··· Texto de leitura

Diversos juristas já apontaram a inconstitucionalidade da proposta por violação ao direito adquirido, à coisa julgada e ao princípio da segurança jurídica. A questão, contudo, é mais ampla: a proposta é inválida mesmo para os futuros precatórios.
É inviável alterar a Constituição para obrigar os particulares a oferecer descontos sobre seus créditos
A Constituição Federal prescreve que normas sobre direitos e garantias individuais não podem ser objeto de emendas. Elas não podem sequer ser objeto de deliberação pelo Congresso, segundo seu artigo 64, parágrafo 4º, inciso IV. Os direitos e garantias individuais são proteções dos particulares contra a atuação do Estado. A Constituição Federal define áreas de liberdade dos particulares, as quais não podem ser afetadas pelo Estado.
Com a criação do Estado de direito, submissão do Estado à ordem jurídica, uma das mais importantes garantias dos particulares é a de que devam ser por ele ressarcidos dos prejuízos experimentados em razão da atuação estatal. Foi longo o caminho percorrido para essa conquista, mas hoje ela está incorporada no texto constitucional como cláusula inalterável - artigo 37, parágrafo 6º. Indenizar significa deixar alguém indene, sem dano (prejuízo). A Constituição, portanto, proíbe que o Estado imponha aos particulares diminuição de seus patrimônios. É evidente o caráter de proteção do particular contra o poder público, que lhe confere natureza de direito e garantia individual, imutável por emenda constitucional.
É juridicamente inviável, portanto, que se altere a Constituição para que os particulares sejam obrigados a oferecer descontos sobre seus créditos como condição de recebimento, suportando prejuízos. Alguém pode pretender argumentar que os credores não são obrigados a participar dos leilões. Aí há dois obstáculos para a proposta. O primeiro é que, sem participação dos credores em leilões, o pagamento de seus créditos ficará para as calendas. Hoje, que a regra é mais rigorosa (sem ser cumprida), os credores já não estão recebendo os precatórios. Imaginem como será a situação quando outros créditos forem pagos antes, em razão de descontos venham a oferecer. O segundo é que nenhum credor pode ser preterido na ordem de pagamento de seu créditos em razão de exercer seu direito constitucional de receber seu crédito integral, sem oferecimento de desconto. A Constituição impõe o pagamento dos precatórios de acordo com a ordem cronológica, e a recusa do credor em oferecer desconto não é motivo legítimo para quebrá-la.
Vale destacar outra conseqüência perniciosa da proposta. Ela abre as portas para a prática de corrupção com conforto e segurança. O administrador público que deixar de pagar dívida legítima remeterá o particular para o longo e tortuoso caminho do Poder Judiciário, cujo fim será o recebimento de precatório depois de décadas e com desconto. Ele terá, então, oportunidade de exigir e obter vantagens generosas contra a oferta do simples cumprimento da lei e pagamento da dívida, sem risco nem aborrecimento; poderá obter benefícios pessoais sem praticar ilegalidade aberta. O mero cumprimento de obrigações de pagamento pelo agente público terá altíssimo valor no mercado paralelo. O ilícito existirá, é claro, que ainda ninguém supõe que corrupção seja conduta legítima, mas ele será sempre de difícil apuração.
A questão dos precatórios é séria e complexa, mas é preciso tratá-la com intransigente respeito aos direitos individuais. A PEC nº 12 vai em sentido contrário.
* Benedicto Porto Neto é advogado e sócio titular do escritório Porto Advogados e vice-presidente da Sociedade Brasileira de Direito Público.

······
··· Itens

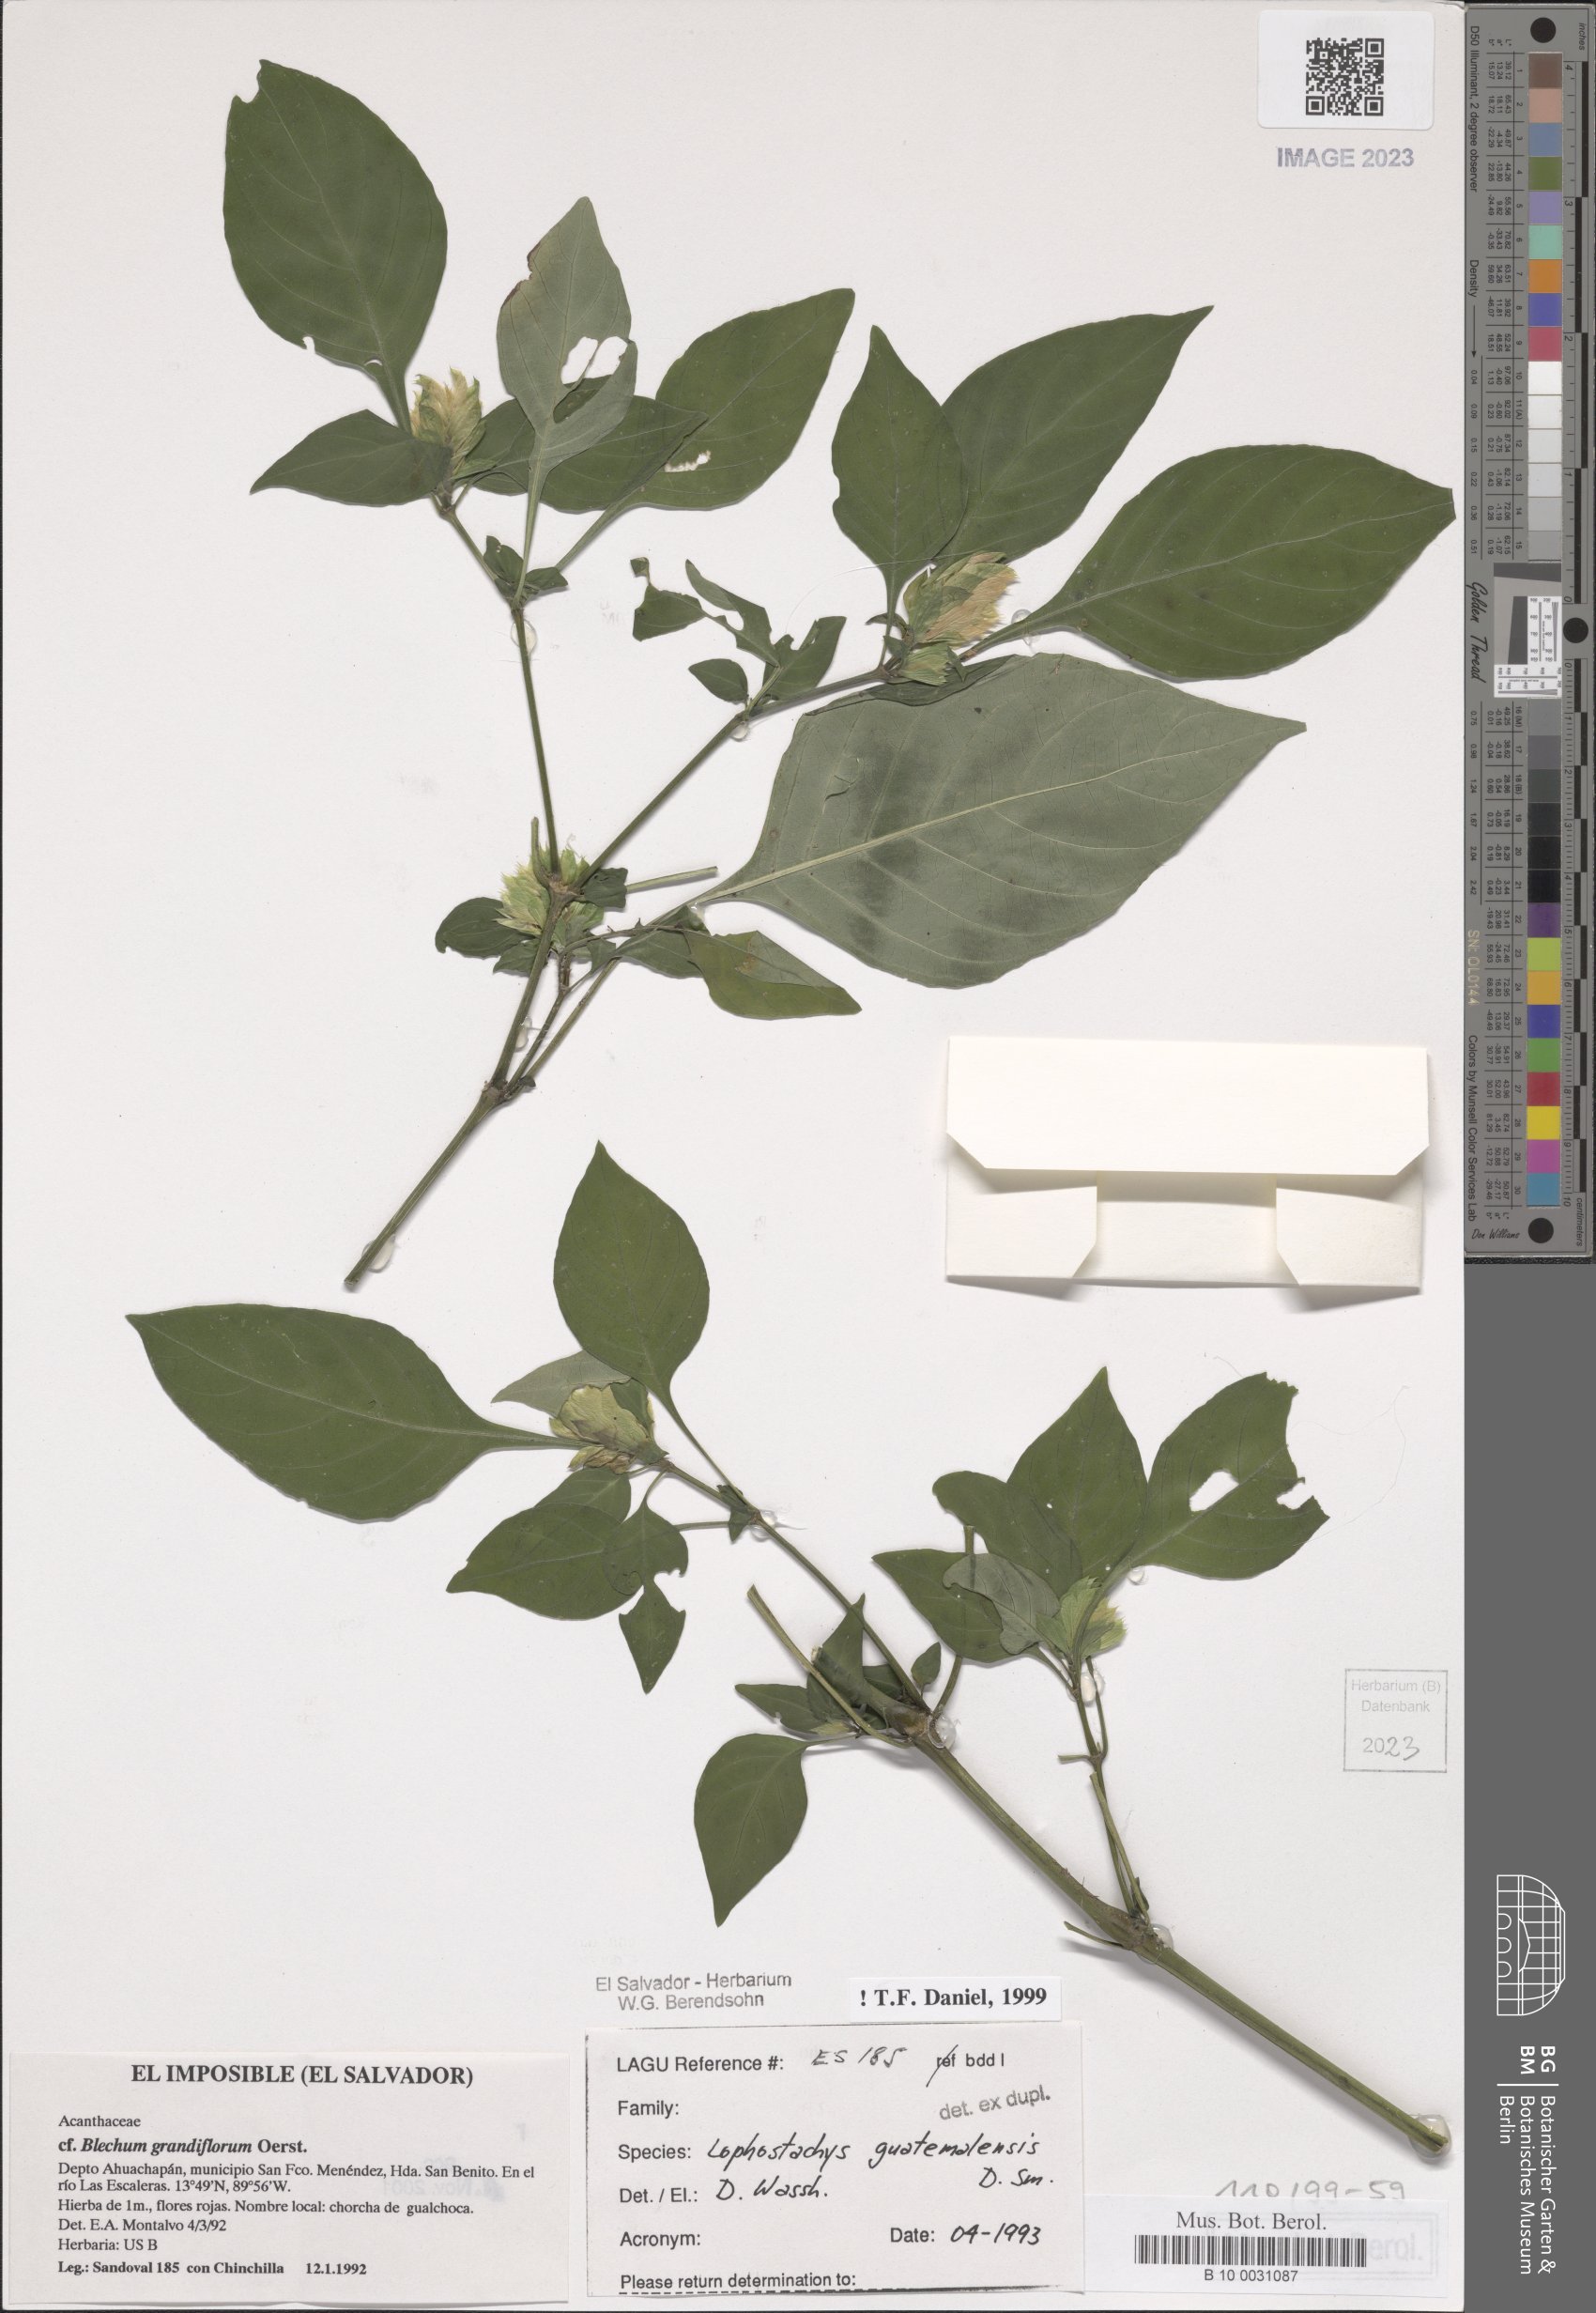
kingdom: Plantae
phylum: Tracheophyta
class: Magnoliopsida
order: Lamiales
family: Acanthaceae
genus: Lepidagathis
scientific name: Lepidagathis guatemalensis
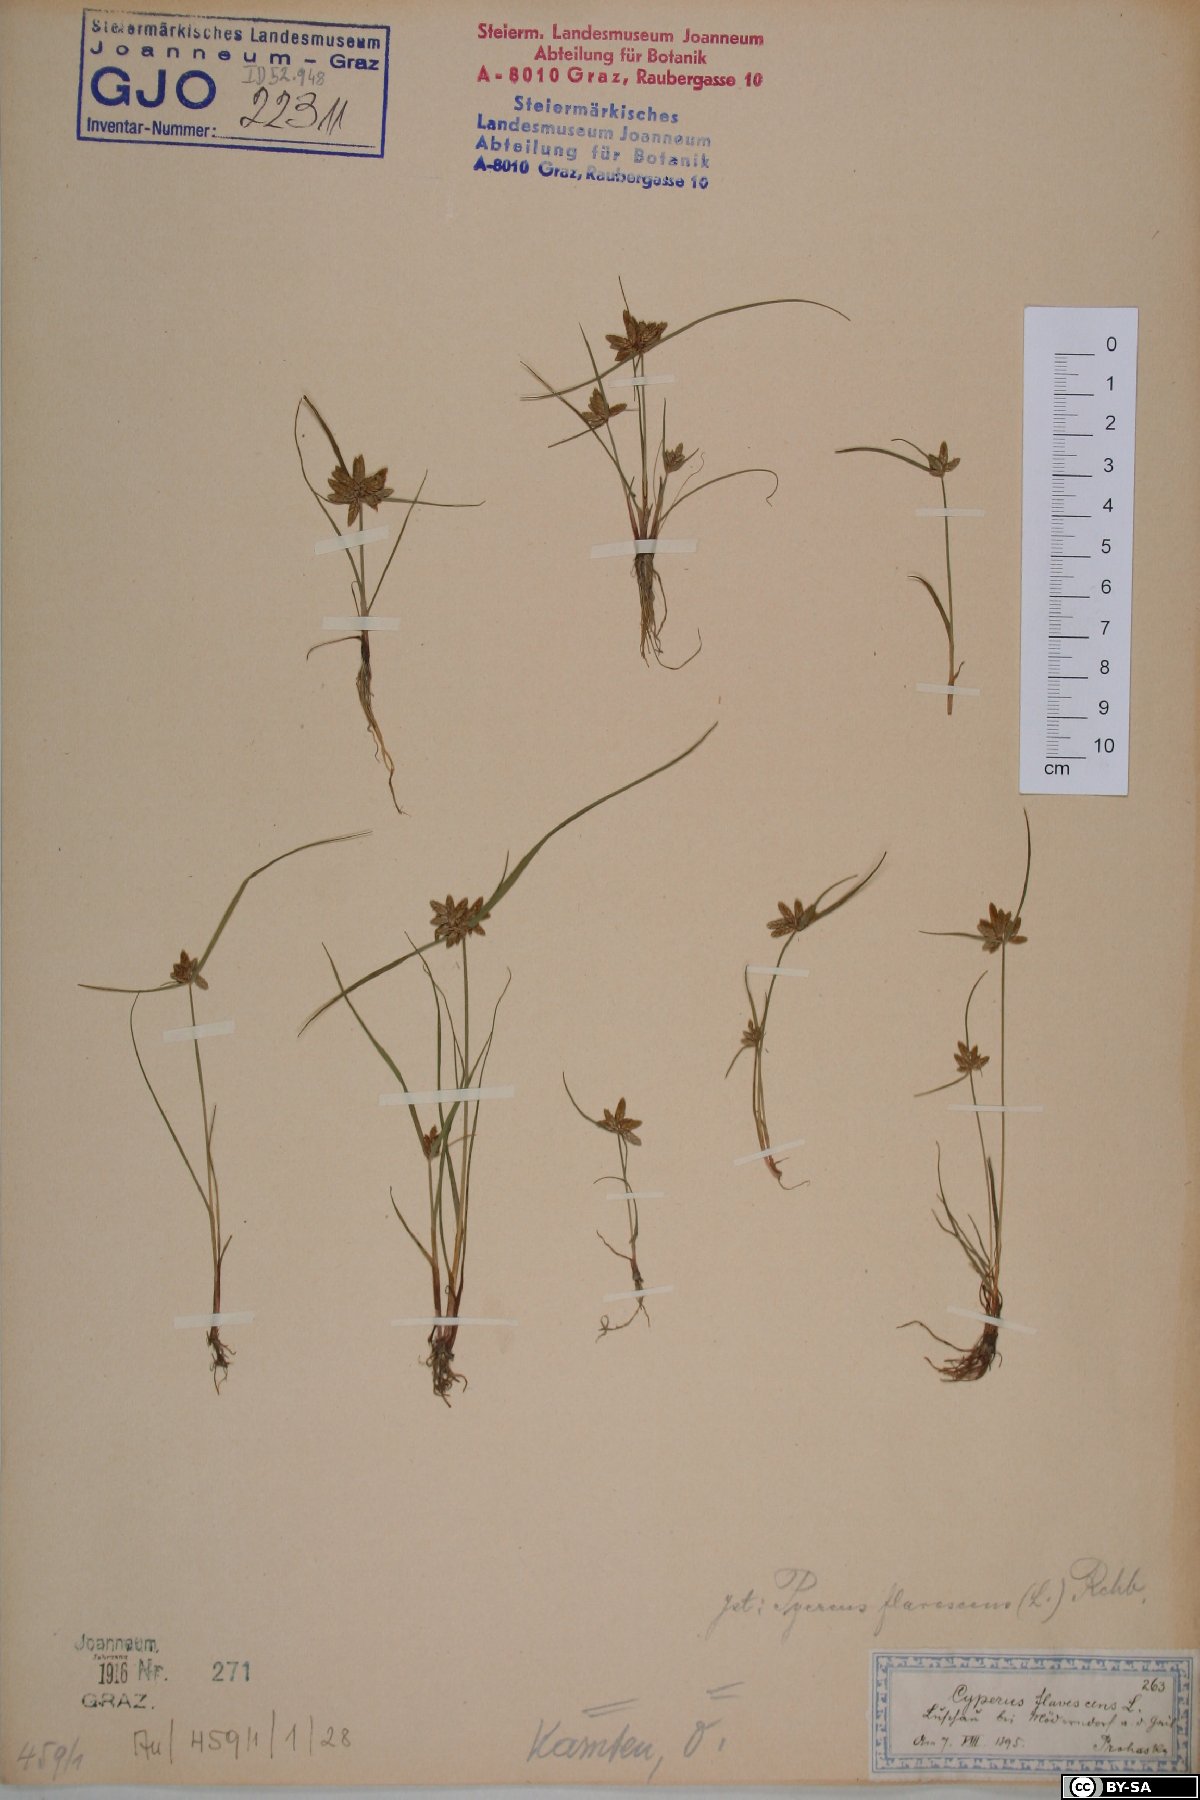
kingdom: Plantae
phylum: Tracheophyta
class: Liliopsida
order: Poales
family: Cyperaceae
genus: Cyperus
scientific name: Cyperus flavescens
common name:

······

## Partes do exercício
- 1) No texto sobre os precatórios, em que dispositivo da Constituição está incorporada a garantia de ressarcimento dos particulares pelos prejuízos causados pela atuação estatal?
- 2) Transcreva, do texto sobre os precatórios, o trecho que começa em "A questão dos" e segue até "de Direito Público.".

## Tarefas resolvidas
- 1) No artigo 37, parágrafo 6º.

- 2)
A questão dos precatórios é séria e complexa, mas é preciso tratá-la com intransigente respeito aos direitos individuais. A PEC nº 12 vai em sentido contrário.
* Benedicto Porto Neto é advogado e sócio titular do escritório Porto Advogados e vice-presidente da Sociedade Brasileira de Direito Público.